Google has Google Now, Apple has Siri and Microsoft has Cortana—these personal digital assistants are playing an increasingly dominant role on mobile and desktop. Now researchers from the University of Michigan have unveiled an open-source alternative called Sirius, the latest of several similar open-source efforts along the same line.
Mobile phone makers, wearable startups and app developers could all potentially use Sirius to bring some instant smarts to their projects in the not-too-distant future, Jason Mars, one of the co-directors at U-M’s Clarity Lab where the system has been developed, said in a video:
Unlike Google Now, Siri and Cortana, Sirius is free to use and can be customized as required by anyone interested in the technology. “Now the core technology is out of the bag, and we all have access to it,” says Mars in a press statement. “Instead of making an app to run on the Apple Watch, for example, maybe I could make my own watch. We’re very excited to see what the world comes together to build and learn with Sirius as a starting point.”
The Sirius system comprises speech recognition, image matching, natural language processing and a question-and-answer mechanism powered by the cloud. It could, for example, answer the question “when does this place close?” when shown an image of a restaurant.
Being able to ask questions about what you’re seeing is one of the unique features of Sirius, according to Clarity Lab doctoral student Johann Hauswald, and helps to differentiate it from similar open-source projects in the same area.
Those projects include Jasper, which can bring voice control to almost any device (such as the Raspberry Pi), and JuliusJS, which focuses on adding Siri-style commands to Web apps. Sirius goes further than both though, building on the basics of voice control to add natural language interpretation, intelligent responses and image recognition.
Data Center Architecture
Unlike Jasper or JuliusJS, Sirius does more than identify a voice command and act accordingly. It’s also designed to push the boundaries of data center system architecture, providing an open source approach that other digital assistants can make use of in the years ahead as they become more knowledgeable, more capable, and more widespread.
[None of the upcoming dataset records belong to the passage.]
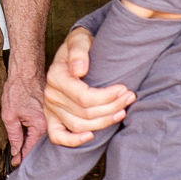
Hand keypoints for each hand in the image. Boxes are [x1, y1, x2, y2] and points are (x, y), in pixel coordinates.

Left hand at [1, 70, 46, 166]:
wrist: (27, 70)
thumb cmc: (18, 89)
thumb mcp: (10, 115)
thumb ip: (14, 135)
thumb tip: (16, 151)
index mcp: (40, 125)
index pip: (31, 148)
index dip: (22, 157)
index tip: (15, 163)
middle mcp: (50, 123)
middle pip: (38, 144)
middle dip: (28, 152)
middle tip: (16, 159)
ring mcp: (52, 116)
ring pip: (42, 136)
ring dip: (32, 142)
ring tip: (21, 149)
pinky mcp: (51, 111)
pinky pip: (45, 126)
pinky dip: (36, 132)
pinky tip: (28, 134)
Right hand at [44, 27, 133, 147]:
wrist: (73, 54)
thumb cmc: (80, 47)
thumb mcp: (80, 39)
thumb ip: (79, 50)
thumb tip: (79, 70)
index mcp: (56, 77)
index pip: (84, 97)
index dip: (107, 97)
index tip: (124, 89)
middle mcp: (51, 96)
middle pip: (85, 113)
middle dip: (112, 107)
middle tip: (129, 98)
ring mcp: (51, 109)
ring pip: (78, 126)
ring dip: (103, 122)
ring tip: (121, 112)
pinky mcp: (53, 119)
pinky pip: (58, 137)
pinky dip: (74, 140)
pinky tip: (92, 136)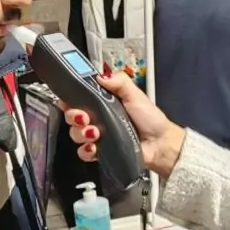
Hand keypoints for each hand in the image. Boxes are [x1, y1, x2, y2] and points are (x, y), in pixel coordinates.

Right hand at [62, 72, 185, 178]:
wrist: (160, 144)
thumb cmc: (151, 119)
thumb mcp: (136, 94)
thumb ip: (119, 81)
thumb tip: (100, 76)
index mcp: (104, 102)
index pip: (80, 98)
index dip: (70, 99)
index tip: (69, 100)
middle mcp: (99, 118)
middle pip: (73, 116)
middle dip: (74, 116)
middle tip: (85, 117)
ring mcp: (99, 136)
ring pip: (75, 134)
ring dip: (81, 133)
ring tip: (95, 133)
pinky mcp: (101, 152)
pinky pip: (83, 152)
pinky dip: (86, 151)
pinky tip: (94, 147)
The demo version of Sirius, which the team will show off on March 14 at an international technology conference, is based around a static version of Wikipedia. Users can ask factual questions and get answers back. The researchers will release the software code shortly after.
That database of Wikipedia entries could be swapped out for anything else a company likes: Academic research, auto repair manuals, cooking tips, a database of medicines, and so on.
The system was built by stitching together open source projects from various institutions and companies, including Microsoft Research and Qualcomm. Other firms and agencies—among them Google, ARM, the Defense Advanced Research Projects Agency (DARPA) and the National Science Foundation—provided funding,
Although Linux may not have much of the desktop PC market, it has the honor of running many of the world’s servers and mainframes, and it’s the foundation of Android. In the same way, the team behind Sirius wants their project to act as the bedrock of the digital assistants of the future.